38C3: Towards An Open WiFi MAC Stack On ESP32

At the 38th Chaos Communications Congress, [Frostie314159] and [Jasper Devreker] gave us a nice update on their project to write an open-source WiFi stack for the ESP32. If you’re interested in the ESP32 or WiFi in general, they’ve also got a nice deep dive into how that all works.

On the ESP32, there’s a radio, demodulator, and a media access controller (MAC) that takes care of the lowest-level, timing-critical bits of the WiFi protocol. The firmware that drives the MAC hardware is a licensed blob, and while the API or this blob is well documented — that’s how we all write software that uses WiFi after all — it’s limited in what it lets us do. If the MAC driver firmware were more flexible, we could do a lot more with the WiFi, from AirDrop clones to custom mesh modes.

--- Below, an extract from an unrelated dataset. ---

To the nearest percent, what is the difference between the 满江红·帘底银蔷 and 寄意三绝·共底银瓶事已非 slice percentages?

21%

The talk starts with [Jasper] detailing how he reverse engineered a lot of Espressif’s MAC firmware. It involved Ghidra, a Faraday cage, and a lucky find of the function names in the blob. [Frostie] then got to work writing the MAC driver that he calls Ferris-on-Air. Right now, it’s limited to normal old station mode, but it’s definite proof that this line of work can bear fruit.

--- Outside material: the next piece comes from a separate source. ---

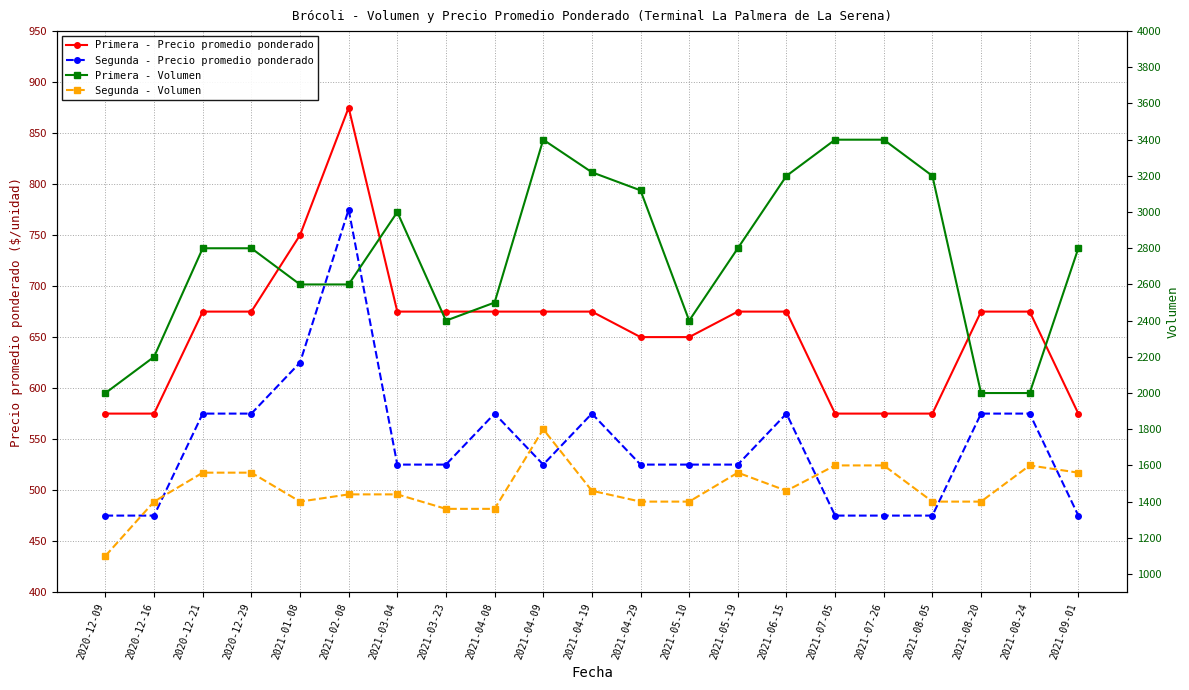

What is the value of the Primera - Precio promedio ponderado point at the 14th from the left?

675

This is clearly work in progress — they’ve only been at this for about a year now — but we’ll be keeping our eyes on it. The promise of the ESP32, and its related family of chips, being useful as a more general purpose WiFi hacking tool is huge.

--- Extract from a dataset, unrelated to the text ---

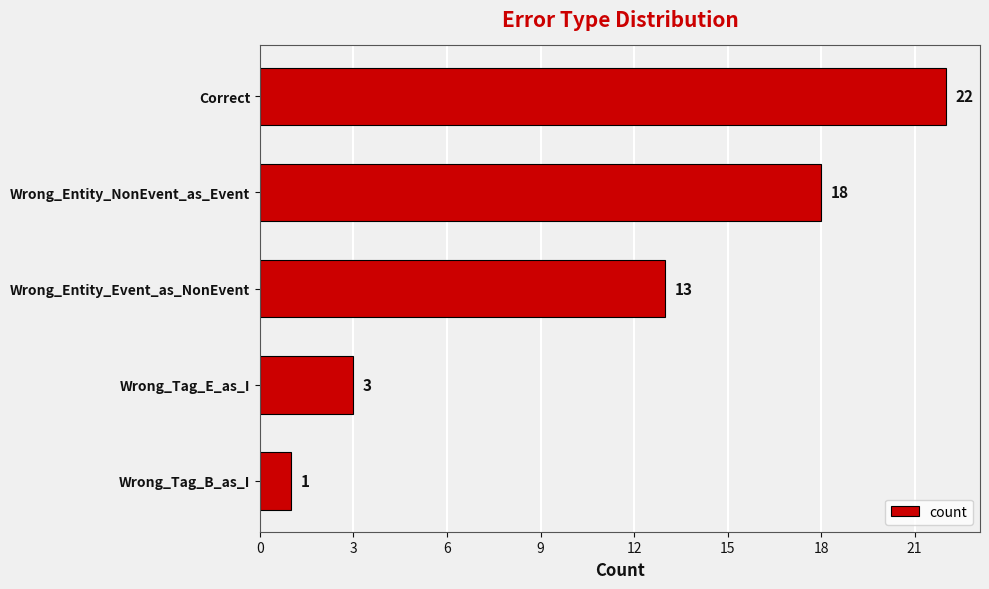

Reading top to bottom, extract all data points from this chart.

22	18	13	3	1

11 thoughts on “38C3: Towards An Open WiFi MAC Stack On ESP32

        1. Hi, while the MAC stack I work one is written in Rust, we also have a driver written in C, which we’ll expand in the future, that allows raw TX and RX and can be used for implementing protocols as well.

  1. The promise of the ESP32, and its related family of chips, being useful as a more general purpose WiFi hacking tool is huge.

    I’d settle for being able to use all legal ESSIDs and passwords. I don’t remember which one was the problem, but I ended up having to create a whole separate ESS so that devices running Espressif’s crappy stack could get onto my network.